As imagens que dali saíram são elucidativas, ao
mostrarem-nos o caos típico destes locais. E liquefizeram, ainda mais, as
areias em que o ministro via os seus pés afundarem-se.
Desde logo, porque a imagem que passou foi de caos, com
pastas e mais pastas, arrumadas de forma improvisada em caixas e prateleiras
precárias. Sim, aquilo que foi mostrado é o normal da nova economia: compramos
bonito o que foi fabricado em feio. Imaginem que as pessoas que encomendam
comida para casa tinham, de repente, acesso aos locais esconsos em que boa
parte dessa comida é confecionada…
Para quem ainda tinha dúvidas, aquelas imagens expuseram a
evidência: a digitalização dos exames é uma mentira. A ideia de digitalizar
provas feitas em papel faz-nos recuar uma década, quando tínhamos de imprimir
formulários a partir de um computador, para os preencher à mão, digitalizar e
depois enviar... por faxe. O que está a ocorrer com os exames não é
modernização, é retrocesso.
Finalmente – but not the least –, aquela vista colocou o foco
num embaraço: quem são, afinal, as empresas envolvidas num processo tão
imprevidente?
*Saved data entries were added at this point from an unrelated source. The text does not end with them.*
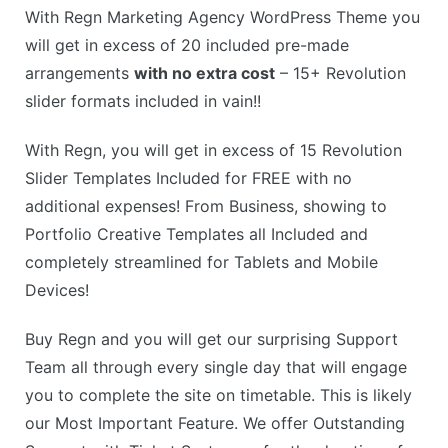
With Regn Marketing Agency WordPress Theme you
will get in excess of 20 included pre-made
arrangements
with no extra cost
– 15+ Revolution
slider formats included in vain!!
With Regn, you will get in excess of 15 Revolution
Slider Templates Included for FREE with no
additional expenses! From Business, showing to
Portfolio Creative Templates all Included and
completely streamlined for Tablets and Mobile
Devices!
Buy Regn and you will get our surprising Support
Team all through every single day that will engage
you to complete the site on timetable. This is likely
our Most Important Feature. We offer Outstanding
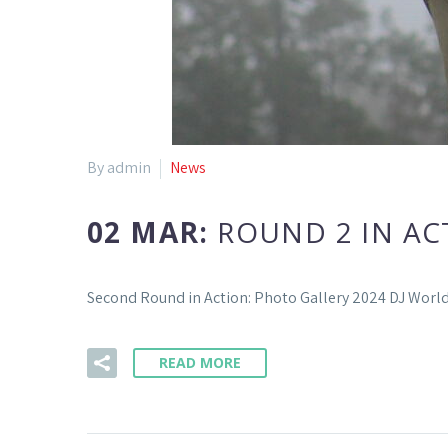
By admin
News
02 MAR:
ROUND 2 IN AC
Second Round in Action: Photo Gallery 2024 DJ Wor
READ MORE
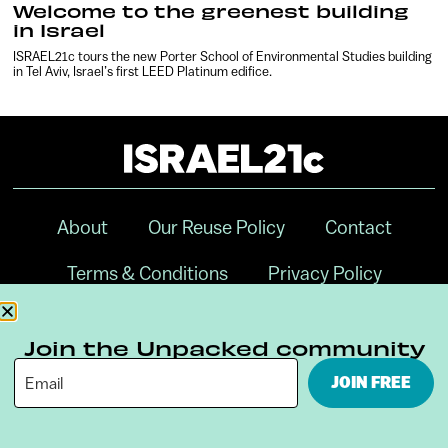
Welcome to the greenest building
in Israel
ISRAEL21c tours the new Porter School of Environmental Studies building
in Tel Aviv, Israel’s first LEED Platinum edifice.
About
Our Reuse Policy
Contact
Terms & Conditions
Privacy Policy
Digital Ambassador Internship
Join the Unpacked community
JOIN FREE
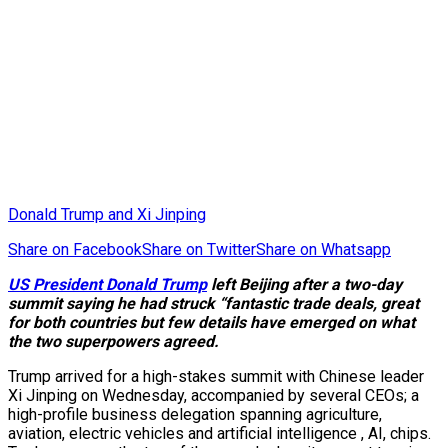
Donald Trump and Xi Jinping
Share on Facebook
Share on Twitter
Share on Whatsapp
US President Donald Trump
left Beijing after a two-day
summit saying he had struck “fantastic trade deals, great
for both countries but few details have emerged on what
the two superpowers agreed.
Trump arrived for a high-stakes summit with Chinese leader
Xi Jinping on Wednesday, accompanied by several CEOs; a
high-profile business delegation spanning agriculture,
aviation, electric vehicles and artificial intelligence , AI, chips.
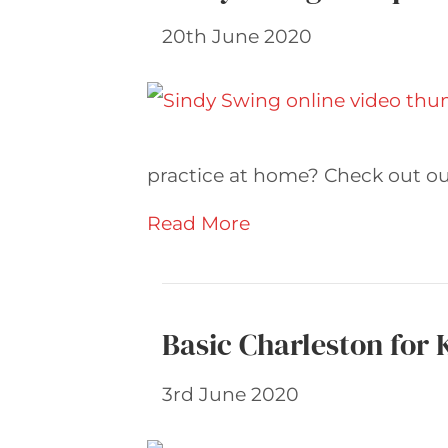
20th June 2020
practice at home? Check out our
Read More
Basic Charleston for 
3rd June 2020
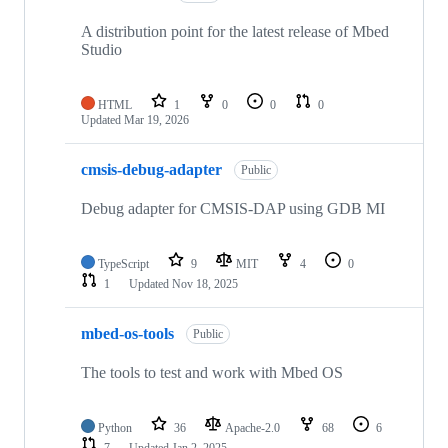
A distribution point for the latest release of Mbed
Studio
HTML
1
0
0
0
Updated
Mar 19, 2026
cmsis-debug-adapter
Public
Debug adapter for CMSIS-DAP using GDB MI
TypeScript
9
MIT
4
0
1
Updated
Nov 18, 2025
mbed-os-tools
Public
The tools to test and work with Mbed OS
Python
36
Apache-2.0
68
6
7
Updated
Jan 2, 2025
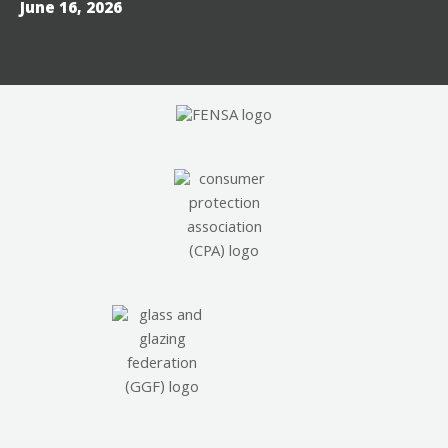
June 16, 2026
Pior, qual a cadeia de responsabilidades, públicas e privadas, em
todo o processo, incluindo a decisão, a contratação e supervisão. Isto é, o
grau de conhecimento, de cada interveniente.
Do ponto de vista político, estas são as questões que importa esclarecer. Para o cidadão, não deixa de ser inquietante – caricato, não fossem as consequências – que se tenha criado insegurança no ponto do sistema educativo em que a segurança deveria ser fulcral.